I must be failing in my job as a cynical hack, because I can't help liking Jacqui Smith. She eats kebabs at teatime. She wilfully wore bosoms in public. I bet she can remove beer bottle tops with her teeth. And what she said last week made pretty good sense to me.
Asked in an interview whether she'd be happy to walk alone at night in Hackney, she replied: "No, why would I do that?" OK, she shouldn't have continued: "I just don't think it's a thing that people do", because obviously it is, particularly people who live in Hackney. But fundamentally her reply was sane. Would anyone walk the streets of anywhere at night if they didn't have to? No. Why would they do that?
Opposition MPs lined up to point and laugh. The Lib Dems' Sarah Teather called Smith's softie comments "absolutely astonishing", but to be fair anyone would think twice if they came across Sarah Teather down a dark alley. David Davis called it "shameful that you can walk the streets of New York, Tokyo, Paris and Berlin safely at night, but not... London." I'd like to see David Davis wander New York at night, actually. Or the favelas of Rio. Or South Central LA. Even Labour's Diane Abbott put the boot in. "Comments like hers make women unnecessarily fearful," she complained.
It was not Jacqui Smith but others who made this a debate about women's safety. But since they have: it is not the comments of an off-message Home Secretary that make women fearful, but women's real experiences. Yes, we are significantly less likely than men to be attacked by strangers (a third as likely, according to the Office for National Statistics). But we are also nearly three times as fearful of this happening. This is partly thanks to the bad old media, which record every pretty blonde raped and ignore the muggings of young men; partly thanks to commentators such as Ms Abbott, who talk so naturally of women as victims; and partly down to the fact that some men like to scare the bejasus out of women walking home alone.
The area of London in which I live is not Kensington; but it isn't the Bronx.

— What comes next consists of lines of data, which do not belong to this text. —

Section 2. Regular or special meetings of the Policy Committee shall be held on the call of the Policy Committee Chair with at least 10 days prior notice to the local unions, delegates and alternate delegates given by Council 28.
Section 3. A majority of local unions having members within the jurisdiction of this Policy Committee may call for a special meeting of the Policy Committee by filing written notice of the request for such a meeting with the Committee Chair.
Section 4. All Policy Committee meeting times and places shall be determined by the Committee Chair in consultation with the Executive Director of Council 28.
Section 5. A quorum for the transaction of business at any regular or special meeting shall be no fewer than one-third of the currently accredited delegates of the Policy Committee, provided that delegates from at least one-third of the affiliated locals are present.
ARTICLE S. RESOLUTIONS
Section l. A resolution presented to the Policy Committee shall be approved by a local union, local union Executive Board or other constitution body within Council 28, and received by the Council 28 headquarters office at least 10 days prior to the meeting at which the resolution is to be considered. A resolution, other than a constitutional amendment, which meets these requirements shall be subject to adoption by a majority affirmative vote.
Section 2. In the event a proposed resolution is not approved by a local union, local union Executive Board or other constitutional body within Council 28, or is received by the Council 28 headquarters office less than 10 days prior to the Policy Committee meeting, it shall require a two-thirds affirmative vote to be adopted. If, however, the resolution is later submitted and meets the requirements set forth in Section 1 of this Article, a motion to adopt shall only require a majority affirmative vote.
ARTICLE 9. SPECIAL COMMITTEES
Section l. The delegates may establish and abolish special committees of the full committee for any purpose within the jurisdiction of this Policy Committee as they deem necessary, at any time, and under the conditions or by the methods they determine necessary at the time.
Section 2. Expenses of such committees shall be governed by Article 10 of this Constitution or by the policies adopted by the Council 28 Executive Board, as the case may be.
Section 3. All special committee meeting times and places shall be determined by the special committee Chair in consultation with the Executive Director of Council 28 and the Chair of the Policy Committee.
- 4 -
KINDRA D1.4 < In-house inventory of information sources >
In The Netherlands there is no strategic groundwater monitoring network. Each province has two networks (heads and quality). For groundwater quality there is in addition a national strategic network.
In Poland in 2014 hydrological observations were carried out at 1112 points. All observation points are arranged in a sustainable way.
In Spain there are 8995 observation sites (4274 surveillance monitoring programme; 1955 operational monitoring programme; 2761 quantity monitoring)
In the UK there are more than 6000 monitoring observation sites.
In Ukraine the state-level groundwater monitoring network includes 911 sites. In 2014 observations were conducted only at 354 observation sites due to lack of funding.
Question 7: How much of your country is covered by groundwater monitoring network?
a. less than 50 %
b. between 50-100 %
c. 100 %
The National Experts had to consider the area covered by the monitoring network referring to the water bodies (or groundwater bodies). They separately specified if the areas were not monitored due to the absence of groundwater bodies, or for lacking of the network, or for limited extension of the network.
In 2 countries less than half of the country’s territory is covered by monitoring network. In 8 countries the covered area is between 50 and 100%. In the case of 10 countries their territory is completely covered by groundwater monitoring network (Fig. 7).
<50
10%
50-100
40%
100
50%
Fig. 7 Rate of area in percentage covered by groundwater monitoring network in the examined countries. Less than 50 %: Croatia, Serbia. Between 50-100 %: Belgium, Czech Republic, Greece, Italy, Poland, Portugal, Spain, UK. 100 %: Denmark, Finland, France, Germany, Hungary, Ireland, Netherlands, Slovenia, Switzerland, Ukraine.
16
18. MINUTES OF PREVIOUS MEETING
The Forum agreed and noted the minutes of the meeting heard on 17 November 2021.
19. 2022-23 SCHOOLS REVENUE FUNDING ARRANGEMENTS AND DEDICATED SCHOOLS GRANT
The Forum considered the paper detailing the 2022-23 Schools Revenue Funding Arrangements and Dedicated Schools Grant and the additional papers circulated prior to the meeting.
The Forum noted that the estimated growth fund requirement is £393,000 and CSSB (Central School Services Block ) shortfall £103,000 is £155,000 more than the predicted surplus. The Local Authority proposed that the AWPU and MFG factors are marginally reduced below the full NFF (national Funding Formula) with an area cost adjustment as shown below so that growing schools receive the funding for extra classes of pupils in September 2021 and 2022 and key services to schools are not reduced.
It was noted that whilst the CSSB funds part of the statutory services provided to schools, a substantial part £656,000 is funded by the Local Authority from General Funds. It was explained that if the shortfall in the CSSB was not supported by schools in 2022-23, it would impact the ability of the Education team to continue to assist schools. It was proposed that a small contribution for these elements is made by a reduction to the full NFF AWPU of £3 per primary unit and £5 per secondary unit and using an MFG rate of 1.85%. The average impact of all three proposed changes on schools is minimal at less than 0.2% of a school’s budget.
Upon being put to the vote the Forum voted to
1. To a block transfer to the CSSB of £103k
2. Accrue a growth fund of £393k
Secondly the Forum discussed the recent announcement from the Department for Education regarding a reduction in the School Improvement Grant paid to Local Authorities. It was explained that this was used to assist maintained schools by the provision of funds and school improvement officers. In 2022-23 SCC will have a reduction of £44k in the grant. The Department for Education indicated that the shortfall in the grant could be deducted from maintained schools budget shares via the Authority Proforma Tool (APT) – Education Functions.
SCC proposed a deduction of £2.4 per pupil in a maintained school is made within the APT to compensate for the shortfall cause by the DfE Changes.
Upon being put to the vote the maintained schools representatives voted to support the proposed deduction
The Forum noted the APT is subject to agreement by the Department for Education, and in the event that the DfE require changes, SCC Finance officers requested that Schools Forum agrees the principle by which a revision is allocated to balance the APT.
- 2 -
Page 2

I understand self-defence and I'm sensible. But sometimes terrifying things happen in the dark. Most of them are largely thoughtless – like the man who pestered me all the way down a dark street, and then said, angrily, "Oh, don't you talk to black men then?" Well no, I don't talk to any men who follow me home at night, asking where I live. Or the one who told me off when I crossed the street away from him. Like the chicken, I was crossing the road only to get to the other side, not because I thought he would rape me, as he assumed.
But others do mean it. I was once cornered by a man who had beeped his horn at me. I gave him the finger; he got out of his white van and screamed in my face. A friend was sexually assaulted on a south London street. The first police officer on the scene, a woman, told her she shouldn't have been so stupid as to walk home alone.
As I march home most nights, eyes front, keys in fist, I am well aware of the statistics. But that doesn't mean I'm not scared. I don't blame Jacqui Smith for the men who think it's funny to block my path and have a go; in fact I think she was brave to admit her fears. And if I had a ministerial car, would I use it? Hell, yes. Why wouldn't I do that?